## Request
Could you copy the records below exactly, leaving out any pictures they include?

## Circuit design data

---------------

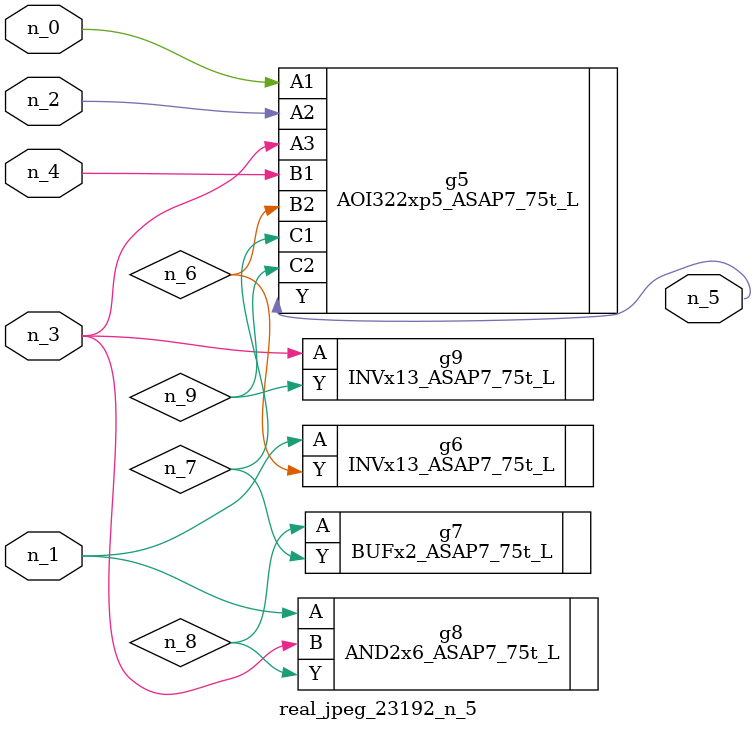
<source format=v>
module real_jpeg_23192_n_5 (n_4, n_0, n_1, n_2, n_3, n_5);

input n_4;
input n_0;
input n_1;
input n_2;
input n_3;

output n_5;

wire n_8;
wire n_6;
wire n_7;
wire n_9;

AOI322xp5_ASAP7_75t_L g5 ( 
.A1(n_0),
.A2(n_2),
.A3(n_3),
.B1(n_4),
.B2(n_6),
.C1(n_7),
.C2(n_9),
.Y(n_5)
);

INVx13_ASAP7_75t_L g6 ( 
.A(n_1),
.Y(n_6)
);

AND2x6_ASAP7_75t_L g8 ( 
.A(n_1),
.B(n_3),
.Y(n_8)
);

INVx13_ASAP7_75t_L g9 ( 
.A(n_3),
.Y(n_9)
);

BUFx2_ASAP7_75t_L g7 ( 
.A(n_8),
.Y(n_7)
);


endmodule
</source>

---------------

## Solution to this problem
<source format=v>
module real_jpeg_23192_n_5 (n_4, n_0, n_1, n_2, n_3, n_5);

input n_4;
input n_0;
input n_1;
input n_2;
input n_3;

output n_5;

wire n_8;
wire n_6;
wire n_7;
wire n_9;

AOI322xp5_ASAP7_75t_L g5 ( 
.A1(n_0),
.A2(n_2),
.A3(n_3),
.B1(n_4),
.B2(n_6),
.C1(n_7),
.C2(n_9),
.Y(n_5)
);

INVx13_ASAP7_75t_L g6 ( 
.A(n_1),
.Y(n_6)
);

AND2x6_ASAP7_75t_L g8 ( 
.A(n_1),
.B(n_3),
.Y(n_8)
);

INVx13_ASAP7_75t_L g9 ( 
.A(n_3),
.Y(n_9)
);

BUFx2_ASAP7_75t_L g7 ( 
.A(n_8),
.Y(n_7)
);


endmodule
</source>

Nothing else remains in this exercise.